Data section
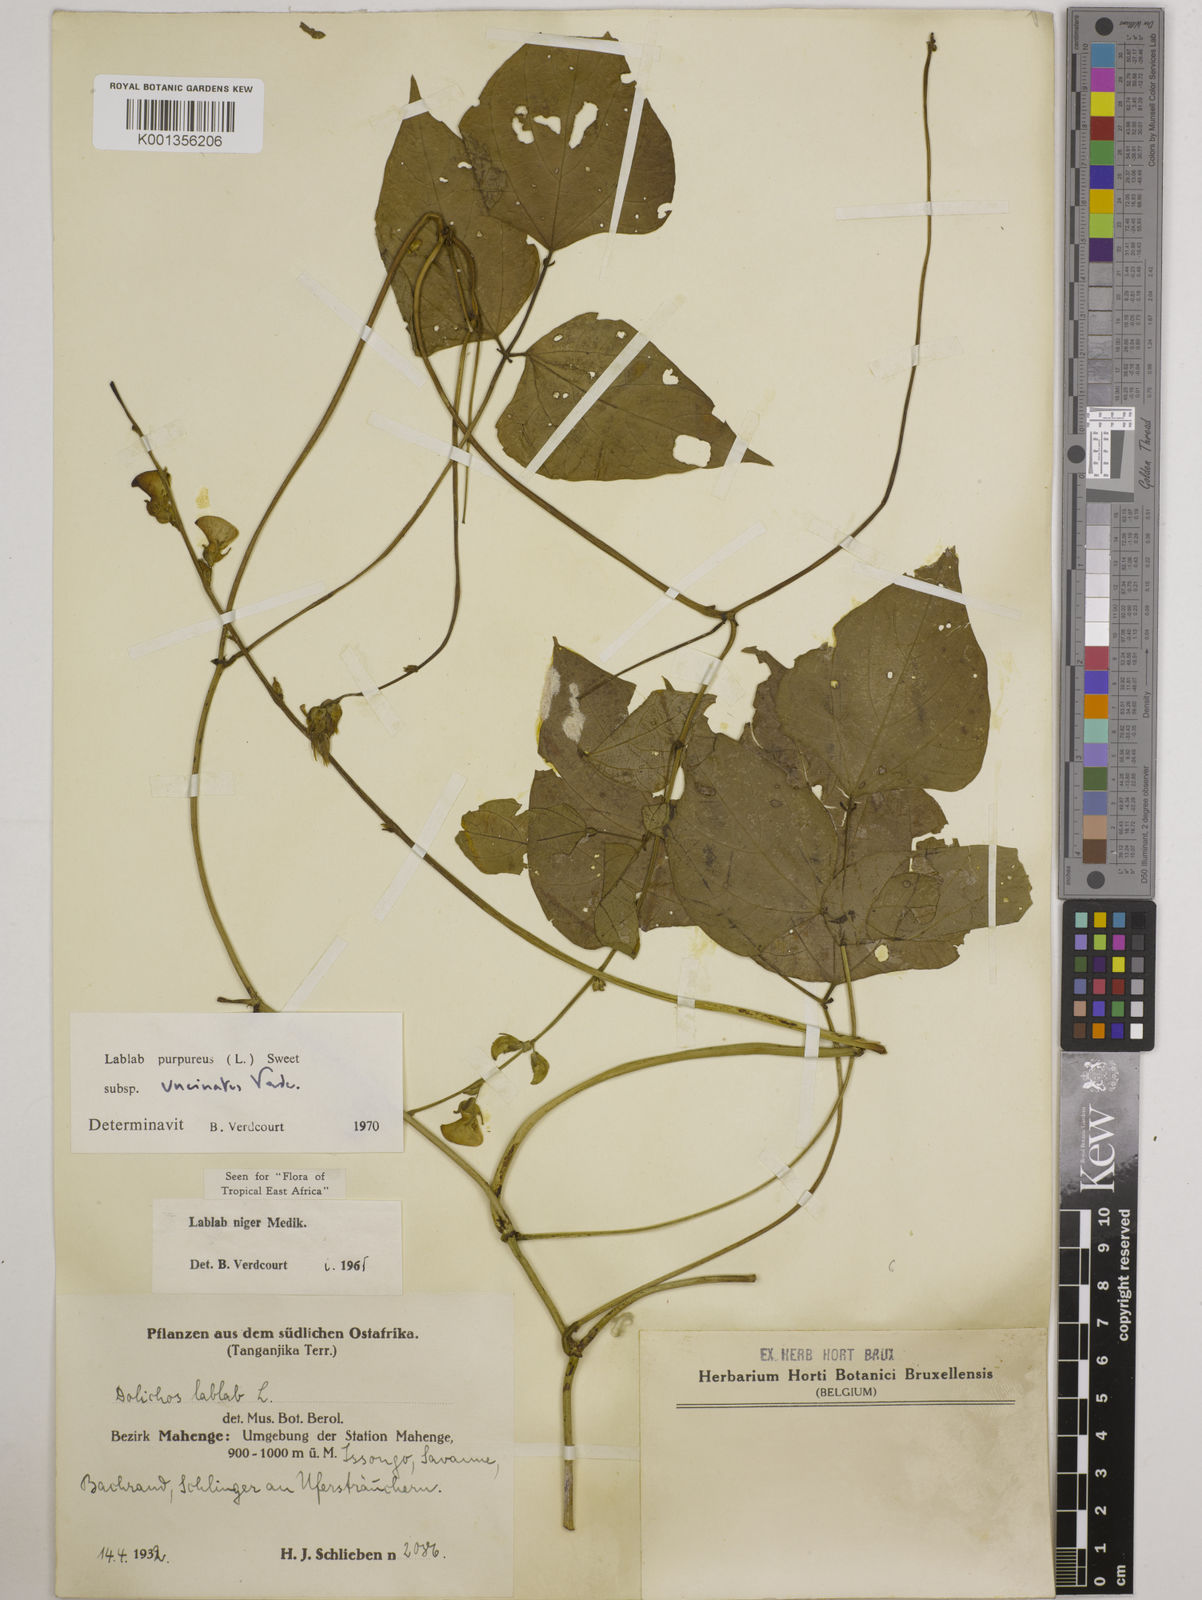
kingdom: Plantae
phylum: Tracheophyta
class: Magnoliopsida
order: Fabales
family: Fabaceae
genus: Lablab
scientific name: Lablab purpureus
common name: Lablab-bean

Exercise prompt
Copy every line of text in the items above with no changes, and leave out the pictures.

Expected output
kingdom: Plantae
phylum: Tracheophyta
class: Magnoliopsida
order: Fabales
family: Fabaceae
genus: Lablab
scientific name: Lablab purpureus
common name: Lablab-bean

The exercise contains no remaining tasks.